Two weeks ago I built Pulso, an ETL pipeline that loads Apple Health XML exports into PostgreSQL. It worked, but loading 3.4M records from a 1.5GB file took 57 minutes. Today I got it down to 4.4 minutes.

The Problem

Profiling revealed the bottleneck immediately: 2 million individual INSERT statements.

About 60% of health records come with metadata — key-value pairs like HKMetadataKeyHeartRateMotionContext attached to heart rate readings. To store metadata in a separate table, you need the parent record’s generated ID. The original code did this:

;; For each record with metadata: one round trip
(let [row (jdbc/execute-one! ds
            ["INSERT INTO record (...) VALUES (?, ..., ?) RETURNING id" ...])
      record-id (:record/id row)]
  ;; Then batch the metadata using that ID
  (doseq [m (:metadata data)]
    ((:add! metadata-batcher) [record-id (:key m) (:value m)])))

Simple and correct. But at ~0.5-2ms per round trip, 2 million of these adds up to 17-67 minutes of pure network overhead.

Before optimization: 57.2 minutes The original ETL: 3.4M records loaded in 57.2 minutes.

The Fix

The idea is straightforward: batch the parent inserts too, and match returned IDs positionally.

PostgreSQL guarantees that INSERT...RETURNING returns rows in insertion order. So if you buffer N records and their metadata side by side, insert them all at once, you get N IDs back in the same order:

rows-buffer:  [row-A, row-B, row-C]
meta-buffer:  [meta-A, meta-B, meta-C]

INSERT INTO record (...) VALUES (...), (...), (...) RETURNING id
→ [id=101, id=102, id=103]

id=101 → meta-A    ← positional match
id=102 → meta-B
id=103 → meta-C

Then feed all the metadata entries into the metadata batcher, which flushes them in its own batch.

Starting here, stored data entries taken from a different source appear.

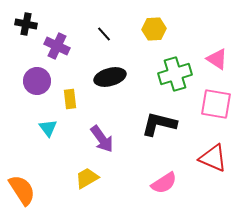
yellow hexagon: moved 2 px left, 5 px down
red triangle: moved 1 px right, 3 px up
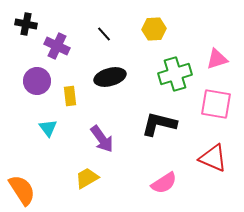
pink triangle: rotated 50 degrees counterclockwise
yellow rectangle: moved 3 px up
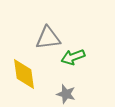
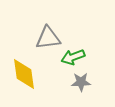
gray star: moved 15 px right, 12 px up; rotated 18 degrees counterclockwise
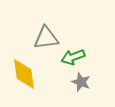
gray triangle: moved 2 px left
gray star: rotated 24 degrees clockwise
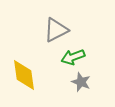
gray triangle: moved 10 px right, 8 px up; rotated 20 degrees counterclockwise
yellow diamond: moved 1 px down
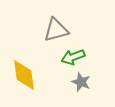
gray triangle: rotated 12 degrees clockwise
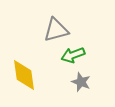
green arrow: moved 2 px up
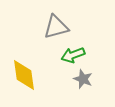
gray triangle: moved 3 px up
gray star: moved 2 px right, 3 px up
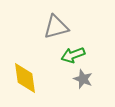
yellow diamond: moved 1 px right, 3 px down
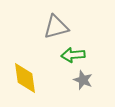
green arrow: rotated 15 degrees clockwise
gray star: moved 1 px down
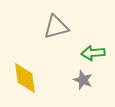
green arrow: moved 20 px right, 2 px up
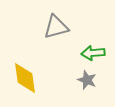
gray star: moved 4 px right
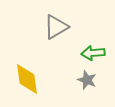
gray triangle: rotated 16 degrees counterclockwise
yellow diamond: moved 2 px right, 1 px down
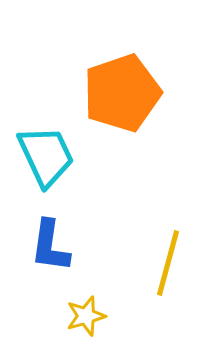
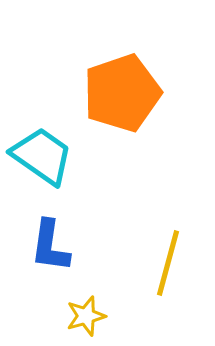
cyan trapezoid: moved 4 px left; rotated 30 degrees counterclockwise
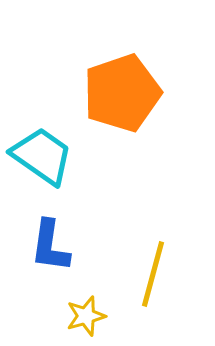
yellow line: moved 15 px left, 11 px down
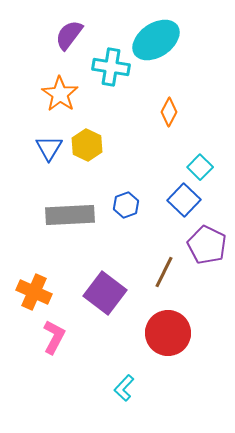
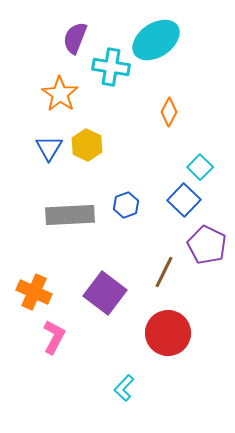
purple semicircle: moved 6 px right, 3 px down; rotated 16 degrees counterclockwise
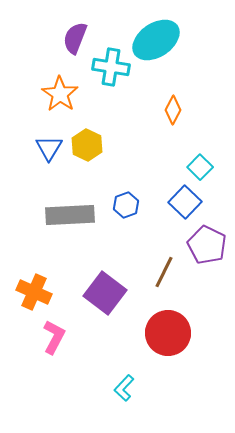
orange diamond: moved 4 px right, 2 px up
blue square: moved 1 px right, 2 px down
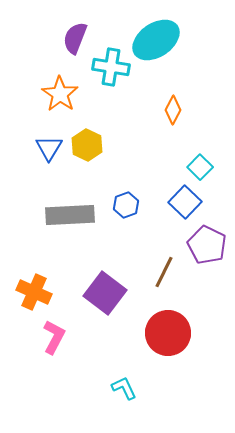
cyan L-shape: rotated 112 degrees clockwise
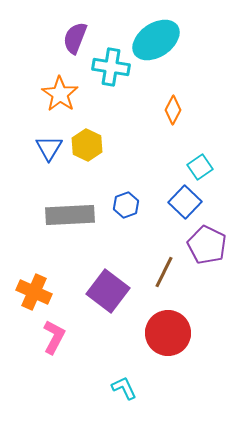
cyan square: rotated 10 degrees clockwise
purple square: moved 3 px right, 2 px up
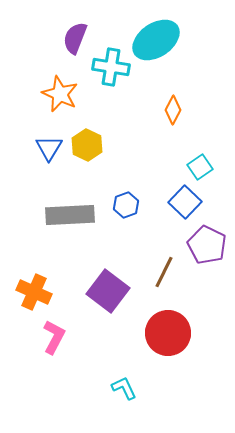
orange star: rotated 9 degrees counterclockwise
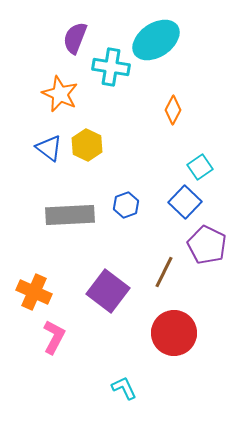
blue triangle: rotated 24 degrees counterclockwise
red circle: moved 6 px right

Two batch round trips instead of 2 million individual ones.

I built a make-returning-batcher abstraction that handles this pattern — it buffers rows alongside arbitrary associated data, and when it flushes (either at batch-size or explicitly), it returns {:id N :metadata associated-data} pairs that downstream code can process.

The Numbers

                BEFORE          AFTER
Records:        3,380,043       3,380,043
Workouts:       1,819           1,819
Activities:     1,687           1,687
Time:           57.2 min        4.4 min
Throughput:     ~985 rec/sec    ~12,800 rec/sec

After optimization: 4.4 minutes After batching: same 3.4M records loaded in 4.4 minutes — 13x faster.

The same pattern was applied to workouts (1,800 individual inserts → 1 batch) and correlations (individual inserts for both parents and nested records → batched). These had negligible absolute impact but made the codebase consistent.

Takeaway

The optimization wasn’t clever — it was just removing unnecessary round trips. A single INSERT of 5,000 rows takes ~10-20ms. Five thousand individual INSERTs take ~2,500ms. The per-row cost inside a batch is nearly zero; it’s the round-trip overhead that dominates.

Sometimes the best performance work is noticing that you’re doing one thing at a time when you could be doing five thousand.